Lithuania’a women’s bantamweight Julija Stoliarenko stepped on the scales at the UFC on ESPN 21 weigh-ins, wobbled, stumbled, and then crashed backwards into the curtain.
https://twitter.com/TheSchmo312/status/1372943496051519490
She was given a few minutes to recover, and then made weight successfully. Then she fainted again and was stretchered to the hospital. The fight vs. Julia Avila was canceled.
https://twitter.com/TheSchmo312/status/1372944761103872001
What you see above is the inevitable byproduct of irrationality normalized. In what other sport do you reduce yourself to the point you cannot walk, just one day before you have to reach the highest performance level imaginable? Further, MMA is a hurting game, where you are trying to traumatize your opponent’s brain, and weight cutting causes the brain to shrink, so it no longer sits snugly inside the cranium, and is thus subject to more trauma.
Stoliarenko explained what happened from the fighter’s perspective. It wasn’t that she is enmeshed in an irrational system, it was simply that the timing of her cut was off.
“Hello everyone, began Stoliarenko, on her social network. So, I wanted to explain the situation that happened today on the scales during weight-ins at the UFC. So, the problem wasn’t my weight cut, and so on … It was actually one of my easiest weight cuts in my career, and weight was dropping too fast. The main issue I think was that I made weight too early. Basically, the weigh-ins start at 9:00 a.m., and I was already on weight at 5:00 a.m. It was just too long of a time on weight. As everybody knows when you cut weight, you cannot be on this weight for too long because you’re already on the limit of your dehydration and so on. That was an issue why it all happened.

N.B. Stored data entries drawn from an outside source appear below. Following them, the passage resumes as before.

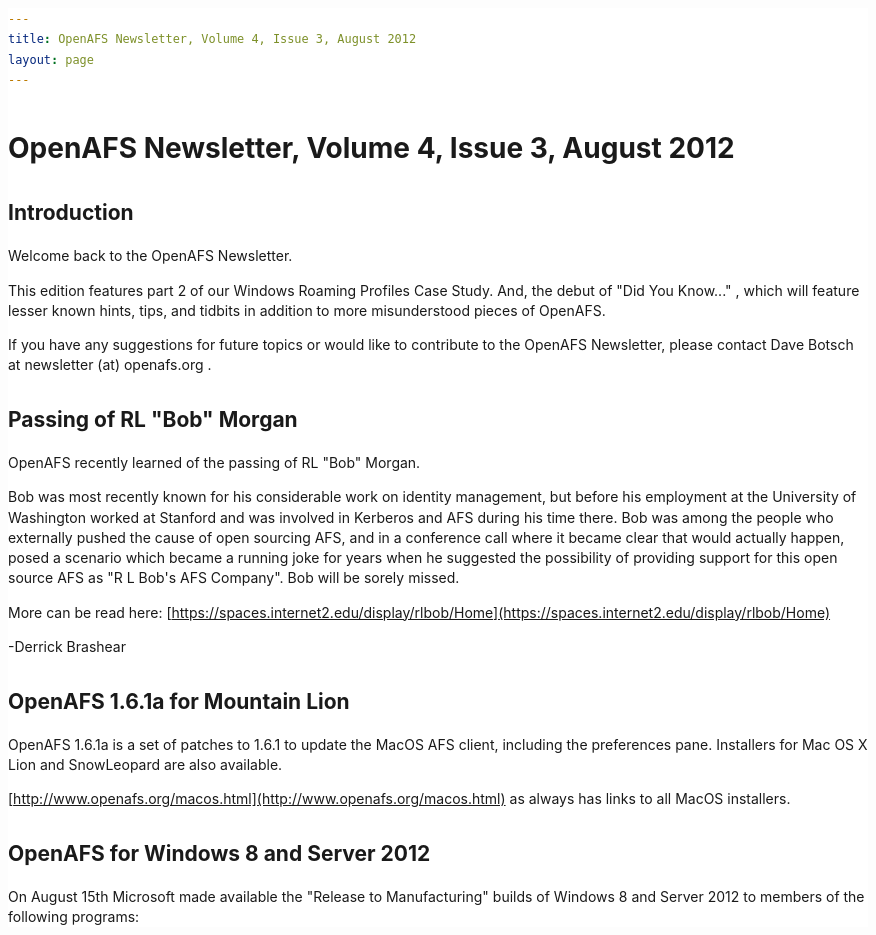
```yaml
---
title: OpenAFS Newsletter, Volume 4, Issue 3, August 2012
layout: page
---
```


# OpenAFS Newsletter, Volume 4, Issue 3, August 2012

## Introduction

Welcome back to the OpenAFS Newsletter.

This edition features part 2 of our Windows Roaming Profiles Case Study. And, the debut of "Did You Know..." , which will feature lesser known hints,
tips, and tidbits in addition to more misunderstood pieces of OpenAFS.

If you have any suggestions for future topics or would like to contribute to the OpenAFS Newsletter, please contact Dave Botsch at newsletter (at)
openafs.org .

## Passing of RL "Bob" Morgan

OpenAFS recently learned of the passing of RL "Bob" Morgan.

Bob was most recently known for his considerable work on identity management,
but before his employment at the University of Washington worked at Stanford
and was involved in Kerberos and AFS during his time there. Bob was among the
people who externally pushed the cause of open sourcing AFS, and in a
conference call where it became clear that would actually happen, posed a
scenario which became a running joke for years when he suggested the
possibility of providing support for this open source AFS as "R L Bob's AFS
Company".  Bob will be sorely missed.

More can be read here: [https://spaces.internet2.edu/display/rlbob/Home](https://spaces.internet2.edu/display/rlbob/Home)

\-Derrick Brashear

## OpenAFS 1.6.1a for Mountain Lion

OpenAFS 1.6.1a is a set of patches to 1.6.1 to update the MacOS AFS client, including the preferences pane. Installers for Mac OS X Lion and SnowLeopard are also available.

[http://www.openafs.org/macos.html](http://www.openafs.org/macos.html) as always has links to all MacOS installers.

## OpenAFS for Windows 8 and Server 2012

On August 15th Microsoft made available the "Release to Manufacturing"
builds of Windows 8 and Server 2012 to members of the following programs:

“I’m so upset because right now I’m feeling great. I feel ready for a fight. My body feels great. I’m still in a good shape. I know that I can fight and so on. It just happened that the athletic commission did not clear me for a fight, because we are taking care of the fighters. That situation looked terrible. The UFC also takes care of the fighters. I just want to say sorry to the UFC first of all. and the most sorry to Avila. I still hope that maybe in the future we are going to meet up. Gosh, I was so ready for that fight.”
Stoliarenko is an admirable warrior. The weigh-ins process, on the other hand, is deplorable. Extreme weight cutting is the most dangerous regulatory issue in mixed martial arts, which is already an inherently dangerous sport.
Dehydration is medically as mild, moderate, or severe depending on the percentage of body weight lost. Mild dehydration is said to be present with fluid losses of 5-7%. Moderate dehydration is 8% to 10-11%. Severe dehydration is 11-12% or more of body weight; it requires immediate medical care. Death occurs at a loss of between 15% and 25% of the body water.
Andy Foster, executive director of the California State Athletic Commission, has taken the lead in combatting the practice. He has been gathering data since 2019, and on one study, 10% (or 28 out of 285) of MMA fights in California saw one or both fighters weighing over 15% above the contracted weight on fight day. By contrast, in boxing the rate was just 1.6% (or 9 out of 570).
To give a single example from MMA, this would be a bantamweight (136 non-title limit) weighing more than 155.2 on fight day, or two divisions up. Weight divisions are implemented for fighter health and safety, yet in this pursuit of safety a significant percentage of fighters are enduring a potentially fatal level of fluid loss.
Foster has instituted a new rule that cancels a fight if on fight day a competitor weighed more than 15% over the contracted fight weight. Trainers, promoters, matchmakers, and managers, will be responsible for making sure fighters comply with the new rule.
There is the potential now that fighters will not fully rehydrate before a fight, but Foster explained that the aim is to get promoters to match fighters at closer to their natural weight. The alternative for promoters is seeing a bout canceled.
The only way we can get there is out of fear of a cancellation, said Foster in 2019 to Marc Raimondi for ESPN. I suspect the matchmakers will probably just move the fights up a little bit if they see weights increase just to prevent risks to their promotions.
Foster would also like promoters to hold more catchweight fights. This is another sensible step, as fans want to watch good fights, not watch fights at any given weight division.
This is a fixable issue, said Foster. Pretending like we’re bound to these weight like they’re set in stone and fighters can’t move up, frankly it’s not healthy.
Nevada is a leading commission, and needs to adopt Foster’s rational approach to weight cutting. The alternative is doing so after a prominent fighter dies. If you’re not part of the solution, you’re part of the problem, and right now, the Nevada Athletic Commission is part of the problem, as you can see.